The United States Supreme Court has agreed to hear a lawsuit brought against New Prime, Inc., by a former driver. But while it began as a legal battle over allegedly unpaid wages, it turned into something completely different.
Dominic Oliveira was a company driver for Prime before he became an owner-operator working for them. After trying their owner-operator program, Oliveira decided to go back to being a company driver. But even after he went back to being an employee of Prime’s, they allegedly continued to deduct money from his paycheck for contractor-related expenses.
In 2014 Oliveira filed a class-action lawsuit against Prime for misclassifying him as an independent contractor, failing to pay his full wages, and breaching their contract. But, like many employees, Oliveira had signed an arbitration agreement that was supposed to force him to settle any disputes with Prime through arbitration rather than through a lawsuit. In fact, according to his contract, Oliveira agreed to arbitrate any dispute he has – even whether or not a dispute should be arbitrated.

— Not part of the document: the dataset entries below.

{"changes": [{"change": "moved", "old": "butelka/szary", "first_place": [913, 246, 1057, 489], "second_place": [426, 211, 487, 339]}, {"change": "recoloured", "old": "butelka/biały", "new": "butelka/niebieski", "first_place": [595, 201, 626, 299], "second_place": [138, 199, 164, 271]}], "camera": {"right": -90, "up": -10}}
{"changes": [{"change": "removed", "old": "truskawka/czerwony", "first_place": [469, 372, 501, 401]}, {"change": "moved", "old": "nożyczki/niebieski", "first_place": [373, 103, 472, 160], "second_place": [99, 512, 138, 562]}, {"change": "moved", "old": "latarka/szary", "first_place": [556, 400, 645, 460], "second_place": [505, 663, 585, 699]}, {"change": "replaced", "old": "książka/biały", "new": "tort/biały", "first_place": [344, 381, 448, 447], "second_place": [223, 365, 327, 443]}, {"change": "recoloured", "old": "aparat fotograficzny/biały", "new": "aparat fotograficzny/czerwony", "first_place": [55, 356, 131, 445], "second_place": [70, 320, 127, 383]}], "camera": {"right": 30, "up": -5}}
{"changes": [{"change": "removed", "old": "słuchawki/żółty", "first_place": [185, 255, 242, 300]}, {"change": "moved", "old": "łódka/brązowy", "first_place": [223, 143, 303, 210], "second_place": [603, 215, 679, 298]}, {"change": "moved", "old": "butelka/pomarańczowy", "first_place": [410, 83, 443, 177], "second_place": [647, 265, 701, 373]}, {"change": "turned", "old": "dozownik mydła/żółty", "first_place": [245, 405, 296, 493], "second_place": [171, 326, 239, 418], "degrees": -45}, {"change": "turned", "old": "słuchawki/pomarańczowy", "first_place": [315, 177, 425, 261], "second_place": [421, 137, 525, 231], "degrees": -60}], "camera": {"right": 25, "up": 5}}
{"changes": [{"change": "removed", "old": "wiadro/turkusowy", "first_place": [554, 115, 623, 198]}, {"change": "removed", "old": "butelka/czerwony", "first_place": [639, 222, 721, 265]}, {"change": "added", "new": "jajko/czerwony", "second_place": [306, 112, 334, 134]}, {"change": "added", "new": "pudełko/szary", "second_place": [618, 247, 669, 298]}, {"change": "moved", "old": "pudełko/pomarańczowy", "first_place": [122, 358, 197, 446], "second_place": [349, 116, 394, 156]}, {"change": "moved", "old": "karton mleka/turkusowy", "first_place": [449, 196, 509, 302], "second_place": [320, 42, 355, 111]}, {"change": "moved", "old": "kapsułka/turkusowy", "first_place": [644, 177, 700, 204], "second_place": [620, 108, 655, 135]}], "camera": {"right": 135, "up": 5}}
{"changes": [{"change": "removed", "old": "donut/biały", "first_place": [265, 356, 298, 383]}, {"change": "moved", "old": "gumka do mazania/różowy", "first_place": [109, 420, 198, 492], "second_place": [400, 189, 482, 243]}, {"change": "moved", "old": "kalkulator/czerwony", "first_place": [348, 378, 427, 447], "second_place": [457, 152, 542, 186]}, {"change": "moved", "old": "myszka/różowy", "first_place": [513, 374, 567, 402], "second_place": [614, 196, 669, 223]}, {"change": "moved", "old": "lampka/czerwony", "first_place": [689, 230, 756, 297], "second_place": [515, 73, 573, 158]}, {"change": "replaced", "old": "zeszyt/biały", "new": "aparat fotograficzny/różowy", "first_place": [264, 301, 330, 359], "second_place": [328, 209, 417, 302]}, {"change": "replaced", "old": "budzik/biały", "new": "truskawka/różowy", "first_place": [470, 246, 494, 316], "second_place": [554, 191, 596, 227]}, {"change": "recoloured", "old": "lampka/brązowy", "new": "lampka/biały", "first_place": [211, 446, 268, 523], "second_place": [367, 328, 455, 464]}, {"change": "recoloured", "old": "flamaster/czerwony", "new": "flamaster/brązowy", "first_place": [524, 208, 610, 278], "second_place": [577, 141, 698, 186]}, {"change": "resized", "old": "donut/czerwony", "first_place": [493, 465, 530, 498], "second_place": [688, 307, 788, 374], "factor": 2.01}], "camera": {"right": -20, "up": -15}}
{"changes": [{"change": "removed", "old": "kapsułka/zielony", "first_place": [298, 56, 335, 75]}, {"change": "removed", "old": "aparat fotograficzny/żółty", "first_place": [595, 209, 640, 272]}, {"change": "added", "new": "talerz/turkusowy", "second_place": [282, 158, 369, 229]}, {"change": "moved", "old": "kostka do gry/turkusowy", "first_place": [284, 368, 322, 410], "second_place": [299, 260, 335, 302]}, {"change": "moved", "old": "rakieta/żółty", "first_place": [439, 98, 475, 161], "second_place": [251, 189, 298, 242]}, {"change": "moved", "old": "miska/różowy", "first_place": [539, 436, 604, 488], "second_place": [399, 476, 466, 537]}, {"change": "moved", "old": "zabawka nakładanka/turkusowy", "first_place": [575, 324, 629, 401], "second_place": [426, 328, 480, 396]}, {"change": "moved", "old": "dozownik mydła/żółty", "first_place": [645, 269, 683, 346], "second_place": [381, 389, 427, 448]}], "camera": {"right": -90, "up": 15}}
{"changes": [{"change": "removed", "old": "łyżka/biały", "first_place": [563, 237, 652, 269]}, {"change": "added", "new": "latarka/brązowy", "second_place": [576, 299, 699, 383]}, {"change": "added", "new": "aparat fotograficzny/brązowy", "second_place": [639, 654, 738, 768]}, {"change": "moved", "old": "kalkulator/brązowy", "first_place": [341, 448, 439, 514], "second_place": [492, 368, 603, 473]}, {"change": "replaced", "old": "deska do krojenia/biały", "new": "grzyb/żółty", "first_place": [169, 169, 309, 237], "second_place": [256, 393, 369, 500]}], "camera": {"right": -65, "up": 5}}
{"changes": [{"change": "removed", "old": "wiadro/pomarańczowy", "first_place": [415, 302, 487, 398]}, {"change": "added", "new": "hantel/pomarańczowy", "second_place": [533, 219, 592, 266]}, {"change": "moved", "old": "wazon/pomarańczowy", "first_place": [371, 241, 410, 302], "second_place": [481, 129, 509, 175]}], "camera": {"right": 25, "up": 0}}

Prime challenged the lawsuit, so instead of fighting a battle over his wages, Oliveira was now fighting for the right to file a lawsuit at all. The legal battle kept going until last May when the First Circuit Court of Appeals ruled that Oliveira did indeed have the right to have his case heard in court.
Again, Prime challenged the ruling, and the U.S. Supreme Court has agreed to hear the case – not over whether or not Oliveira is due back pay, but over whether he and other drivers like him are even allowed to sue for it.